### Data for this task
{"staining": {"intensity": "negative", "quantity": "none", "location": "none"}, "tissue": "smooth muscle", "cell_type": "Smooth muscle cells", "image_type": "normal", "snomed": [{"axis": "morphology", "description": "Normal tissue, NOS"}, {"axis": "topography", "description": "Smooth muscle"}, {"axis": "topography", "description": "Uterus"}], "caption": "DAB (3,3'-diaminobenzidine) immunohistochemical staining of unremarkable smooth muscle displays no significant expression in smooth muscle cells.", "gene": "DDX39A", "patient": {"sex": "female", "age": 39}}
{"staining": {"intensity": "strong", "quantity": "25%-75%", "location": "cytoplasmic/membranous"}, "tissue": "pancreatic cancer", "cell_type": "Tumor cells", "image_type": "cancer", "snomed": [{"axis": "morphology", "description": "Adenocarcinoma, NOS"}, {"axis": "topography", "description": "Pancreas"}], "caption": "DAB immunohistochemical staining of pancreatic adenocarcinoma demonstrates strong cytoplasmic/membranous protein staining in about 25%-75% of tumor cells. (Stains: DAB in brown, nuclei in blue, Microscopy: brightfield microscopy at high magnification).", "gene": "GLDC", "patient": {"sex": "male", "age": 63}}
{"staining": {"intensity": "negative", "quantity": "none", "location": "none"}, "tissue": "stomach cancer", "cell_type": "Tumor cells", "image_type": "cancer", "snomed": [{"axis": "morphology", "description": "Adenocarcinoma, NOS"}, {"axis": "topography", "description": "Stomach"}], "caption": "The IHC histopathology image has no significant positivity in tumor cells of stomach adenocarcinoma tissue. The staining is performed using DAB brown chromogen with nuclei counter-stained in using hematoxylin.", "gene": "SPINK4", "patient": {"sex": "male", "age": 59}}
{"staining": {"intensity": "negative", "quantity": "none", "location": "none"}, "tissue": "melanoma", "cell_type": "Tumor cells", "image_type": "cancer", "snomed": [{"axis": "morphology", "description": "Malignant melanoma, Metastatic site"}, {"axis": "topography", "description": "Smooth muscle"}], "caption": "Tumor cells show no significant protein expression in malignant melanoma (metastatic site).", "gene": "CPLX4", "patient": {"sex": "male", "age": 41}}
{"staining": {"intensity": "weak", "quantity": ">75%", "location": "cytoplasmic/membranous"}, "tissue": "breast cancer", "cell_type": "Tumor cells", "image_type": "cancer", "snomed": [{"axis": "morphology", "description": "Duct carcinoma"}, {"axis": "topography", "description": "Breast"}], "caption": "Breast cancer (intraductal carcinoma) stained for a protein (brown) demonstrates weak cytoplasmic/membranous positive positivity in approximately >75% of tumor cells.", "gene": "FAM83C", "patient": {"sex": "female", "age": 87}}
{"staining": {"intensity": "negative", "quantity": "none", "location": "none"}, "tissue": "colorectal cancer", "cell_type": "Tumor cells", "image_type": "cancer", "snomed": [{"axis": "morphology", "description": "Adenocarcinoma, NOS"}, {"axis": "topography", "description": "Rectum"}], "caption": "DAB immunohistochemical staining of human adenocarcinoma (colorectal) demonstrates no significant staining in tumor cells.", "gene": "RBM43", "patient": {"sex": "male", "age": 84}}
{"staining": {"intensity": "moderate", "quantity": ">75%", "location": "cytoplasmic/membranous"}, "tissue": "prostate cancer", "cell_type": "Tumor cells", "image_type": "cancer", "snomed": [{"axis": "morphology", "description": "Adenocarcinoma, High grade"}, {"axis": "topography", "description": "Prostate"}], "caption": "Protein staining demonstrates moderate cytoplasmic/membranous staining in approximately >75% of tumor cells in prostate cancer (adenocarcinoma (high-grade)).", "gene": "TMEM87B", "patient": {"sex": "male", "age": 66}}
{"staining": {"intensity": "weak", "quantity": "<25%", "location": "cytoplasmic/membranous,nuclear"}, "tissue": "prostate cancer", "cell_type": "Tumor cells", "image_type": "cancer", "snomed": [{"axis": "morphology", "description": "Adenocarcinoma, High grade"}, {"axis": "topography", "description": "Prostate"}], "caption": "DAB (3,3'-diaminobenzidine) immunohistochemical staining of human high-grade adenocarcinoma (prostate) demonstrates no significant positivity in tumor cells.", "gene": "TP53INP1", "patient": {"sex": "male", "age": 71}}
######
**Task to carry out**: The expected output is each line of the records above that includes the word "prostate".

**Response**:
{"staining": {"intensity": "moderate", "quantity": ">75%", "location": "cytoplasmic/membranous"}, "tissue": "prostate cancer", "cell_type": "Tumor cells", "image_type": "cancer", "snomed": [{"axis": "morphology", "description": "Adenocarcinoma, High grade"}, {"axis": "topography", "description": "Prostate"}], "caption": "Protein staining demonstrates moderate cytoplasmic/membranous staining in approximately >75% of tumor cells in prostate cancer (adenocarcinoma (high-grade)).", "gene": "TMEM87B", "patient": {"sex": "male", "age": 66}}
{"staining": {"intensity": "weak", "quantity": "<25%", "location": "cytoplasmic/membranous,nuclear"}, "tissue": "prostate cancer", "cell_type": "Tumor cells", "image_type": "cancer", "snomed": [{"axis": "morphology", "description": "Adenocarcinoma, High grade"}, {"axis": "topography", "description": "Prostate"}], "caption": "DAB (3,3'-diaminobenzidine) immunohistochemical staining of human high-grade adenocarcinoma (prostate) demonstrates no significant positivity in tumor cells.", "gene": "TP53INP1", "patient": {"sex": "male", "age": 71}}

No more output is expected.